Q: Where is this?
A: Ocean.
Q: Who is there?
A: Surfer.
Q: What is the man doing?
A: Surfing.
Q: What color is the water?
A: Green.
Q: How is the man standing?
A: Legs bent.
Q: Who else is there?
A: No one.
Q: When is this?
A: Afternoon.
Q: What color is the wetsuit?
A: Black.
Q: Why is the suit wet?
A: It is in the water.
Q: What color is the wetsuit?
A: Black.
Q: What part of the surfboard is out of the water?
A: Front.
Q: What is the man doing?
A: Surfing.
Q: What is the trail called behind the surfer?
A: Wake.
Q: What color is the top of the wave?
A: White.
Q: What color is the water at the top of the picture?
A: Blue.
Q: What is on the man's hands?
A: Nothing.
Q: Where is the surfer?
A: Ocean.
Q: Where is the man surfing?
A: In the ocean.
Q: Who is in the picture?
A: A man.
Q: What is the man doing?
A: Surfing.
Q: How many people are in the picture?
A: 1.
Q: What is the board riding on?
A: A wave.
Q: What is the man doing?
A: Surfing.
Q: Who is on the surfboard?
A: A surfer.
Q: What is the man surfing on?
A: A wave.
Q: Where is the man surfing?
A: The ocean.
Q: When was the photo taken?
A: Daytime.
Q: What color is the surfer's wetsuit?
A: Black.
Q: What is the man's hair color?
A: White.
* * *
_REQUIREMENTS_. Repeat the material above in full, quoting it exactly.

_ANSWER IN FULL_.
Q: Where is this?
A: Ocean.
Q: Who is there?
A: Surfer.
Q: What is the man doing?
A: Surfing.
Q: What color is the water?
A: Green.
Q: How is the man standing?
A: Legs bent.
Q: Who else is there?
A: No one.
Q: When is this?
A: Afternoon.
Q: What color is the wetsuit?
A: Black.
Q: Why is the suit wet?
A: It is in the water.
Q: What color is the wetsuit?
A: Black.
Q: What part of the surfboard is out of the water?
A: Front.
Q: What is the man doing?
A: Surfing.
Q: What is the trail called behind the surfer?
A: Wake.
Q: What color is the top of the wave?
A: White.
Q: What color is the water at the top of the picture?
A: Blue.
Q: What is on the man's hands?
A: Nothing.
Q: Where is the surfer?
A: Ocean.
Q: Where is the man surfing?
A: In the ocean.
Q: Who is in the picture?
A: A man.
Q: What is the man doing?
A: Surfing.
Q: How many people are in the picture?
A: 1.
Q: What is the board riding on?
A: A wave.
Q: What is the man doing?
A: Surfing.
Q: Who is on the surfboard?
A: A surfer.
Q: What is the man surfing on?
A: A wave.
Q: Where is the man surfing?
A: The ocean.
Q: When was the photo taken?
A: Daytime.
Q: What color is the surfer's wetsuit?
A: Black.
Q: What is the man's hair color?
A: White.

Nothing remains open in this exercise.